Top of Extract

[Toybox] More expand cleanups

Tue Nov 27 23:51:57 PST 2012

I don't like adding new types to global headers which are only used in  
one command, so change global tablist to be a void *... then stop and  
think. A linked list of integers is a bit inefficient, shouldn't this  
just be an array?

We have toybuf, which we can trivially fill with an array of up to 1024  
ints. Is that enough for "expand"? Would 2048 "short" (or 512 long  
long) be better? Does having a finite amount of these (which is way  
more than anybody's screen size) violate any specification anywhere?

I hardwired in a similar limitation to the number of columns in ls, but  
if somebody did have an insane display size combined with a huge  
directory it would still display all the contents, just in no more than  
a few hundred columns. In that case it was acceptable. Is expand used  
for some kind of industrial purpose having nothing to do with human  
readable (ballpark 80 column) screens?

If having a maximum tablist size _is_ a problem we can malloc a buffer  
of the right size, but right now you physically _can't_ have more than  
65k input entries on linux due to process environment limitations (32  
times 4k pages of command line text, if each one is a single character  
that's 65k), so there's already an implicit limit, we're just making it  
smaller but still "sufficiently huge".

So I'm leaning towards filling out toybuf and giving the bad tablist  
the error message if it's more than 1024 entries in the list.

So change the global from "tablist" to "tablen".

Also, in the help text I'm tempted to just say "a comma separated list"  
instead of having comma or space awkwardly explained in the  
paranethetical. Yes we should support space, but since "expand -n 1 2  
3" treats 2 and 3 as filenames, you need quotes around it to use spaces  
as a separator which is just awkward. If they're going to read the docs  
to see how to use it, comma is fine. If an existing script already  
provides spaces, we work anyway... Wordsmithing a bit.

Also, the gnu/dammit version accepts more than one -t:

echo -e "one\ttwo\tthree\tfour" | expand -t 10,18 -t 25

So it concatenates those, which means the ascii argument list should be  
t*, not t: and the TT entry is an arg_list.

So, convert argument to t*, convert global type to struct arg_list  
*tabs, add int tabcount to keep track of how many unsigned toybuf[]  
entries parsing filled out, redo build_tablist based on iterating  
through TT.tabs, sub-iterating through each string within that, and  
incrementing TT.tabcount, and while I'm at it move the -t parsing to  
the start of expand_main() because there's not much point having a  
separate function that's called from exactly one place, might as well  
just do it inline.

Bottom of Extract
Top of Extracted data

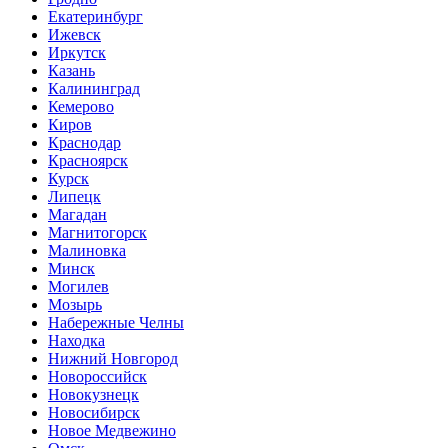
Екатеринбург
Ижевск
Иркутск
Казань
Калининград
Кемерово
Киров
Краснодар
Красноярск
Курск
Липецк
Магадан
Магнитогорск
Малиновка
Минск
Могилев
Мозырь
Набережные Челны
Находка
Нижний Новгород
Новороссийск
Новокузнецк
Новосибирск
Новое Медвежино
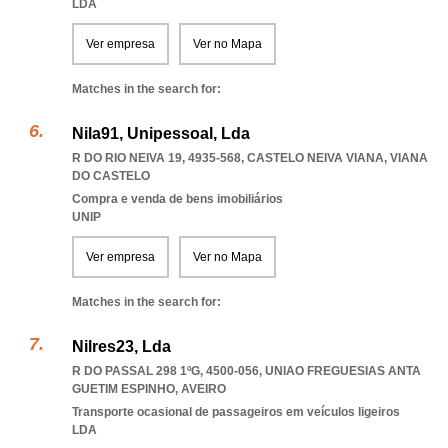
LDA
Ver empresa
Ver no Mapa
Matches in the search for:
Nila91, Unipessoal, Lda
R DO RIO NEIVA 19, 4935-568
,
CASTELO NEIVA VIANA
,
VIANA
DO CASTELO
Compra e venda de bens imobiliários
UNIP
Ver empresa
Ver no Mapa
Matches in the search for:
Nilres23, Lda
R DO PASSAL 298 1ºG, 4500-056
,
UNIAO FREGUESIAS ANTA
GUETIM ESPINHO
,
AVEIRO
Transporte ocasional de passageiros em veículos ligeiros
LDA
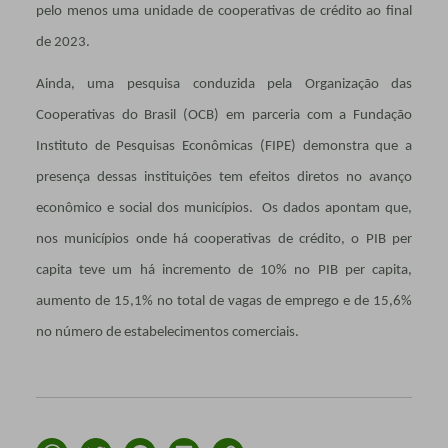
pelo menos uma unidade de cooperativas de crédito ao final
de 2023.
Ainda, uma pesquisa conduzida pela Organização das
Cooperativas do Brasil (OCB) em parceria com a Fundação
Instituto de Pesquisas Econômicas (FIPE) demonstra que a
presença dessas instituições tem efeitos diretos no avanço
econômico e social dos municípios. Os dados apontam que,
nos municípios onde há cooperativas de crédito, o PIB per
capita teve um há incremento de 10% no PIB per capita,
aumento de 15,1% no total de vagas de emprego e de 15,6%
no número de estabelecimentos comerciais.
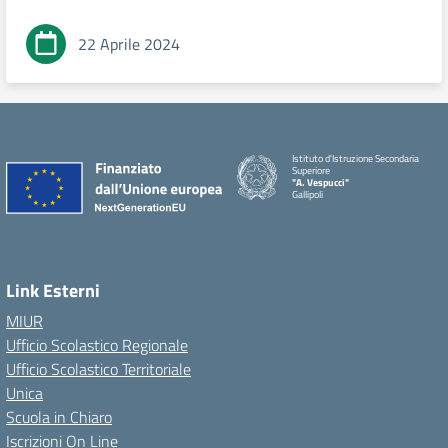
22 Aprile 2024
Istituto d'Istruzione Secondaria
Superiore
"A. Vespucci"
Gallipoli
Link Esterni
MIUR
Ufficio Scolastico Regionale
Ufficio Scolastico Territoriale
Unica
Scuola in Chiaro
Iscrizioni On Line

Bottom of Extracted data

> _Problems and tasks_
• 1. Decide whether each statement agrees with the post on expand cleanups: (a) toybuf can be filled with an array of up to 1024 ints; (b) Linux allows more than 65k input entries; (c) the gnu version accepts only a single -t. Answer yes or no for each, quoting the deciding words of the post.
• 2. According to the post on expand cleanups, where is the -t parsing to be moved?
• 3. Carry the post on expand cleanups forward from its final sentence.

> _Replies_
• 1.
(a) Yes: "We have toybuf, which we can trivially fill with an array of up to 1024 ints."
(b) No: "you physically _can't_ have more than 65k input entries on linux"
(c) No: "the gnu/dammit version accepts more than one -t"

• 2. To the start of expand_main().

• 3.
Now let's look at expand_file(). Collate all same declaration types, so  
just one line of ssize_t declarations instead of several... and why are  
we using ssize_t for something that it's a file position offset?

Ah, you're using toybuf already, for file input. Reasonable choice. Ok,  
I'll break the parsing logic out into a function that returns the  
number of entries and takes the array to write into as its argument,  
and have it not write anything to the array if the argument is NULL.  
Then I can call it twice, once to count the number of entries and the  
second time to fill out the array.

Back to expand_file(). The downside of using readall() is that  
interactive granularity goes way down. I had this problem with "tee"  
once upon a time, it meant that piping the output of anything through  
tee made it appear in 4k chunks, which meant if you logged the result  
of a build you couldn't really see what the build was doing. I'm not  
sure expand has the same use cases, but that's why I did xread().

Also, I had an argument with dalias (of musl) a while back, who  
insisted that read() no longer returns 0 length reads when interrupted  
by sigstop. So you can check for return 0 without also checking for  
-EINTR now, I think? Anyway, I'll leave readall() for now.

STDOUT_FILENO is 1. Has been since 1969. Just use 1. Although stdout is  
a FILE * which means it's got built-in output buffering, so if we use  
printf() and friends we don't have to worry about output buffering, and  
in fact we can use the printf("%*c", len, char) thing to do the padding  
for us with a single codepath... Except that won't work for a trailing  
tab at the end of file with no newline after it. Ok, cheat:
   printf("%*c", len-1, ' ');

Ah, hang on. Internationalization. This thing is going to need  
multibyte support for utf8, isn't it? (The same general logic as wc -m.  
Hmmm, I wonder if they can share code?)

Ok, I'll have to come back to this in the morning.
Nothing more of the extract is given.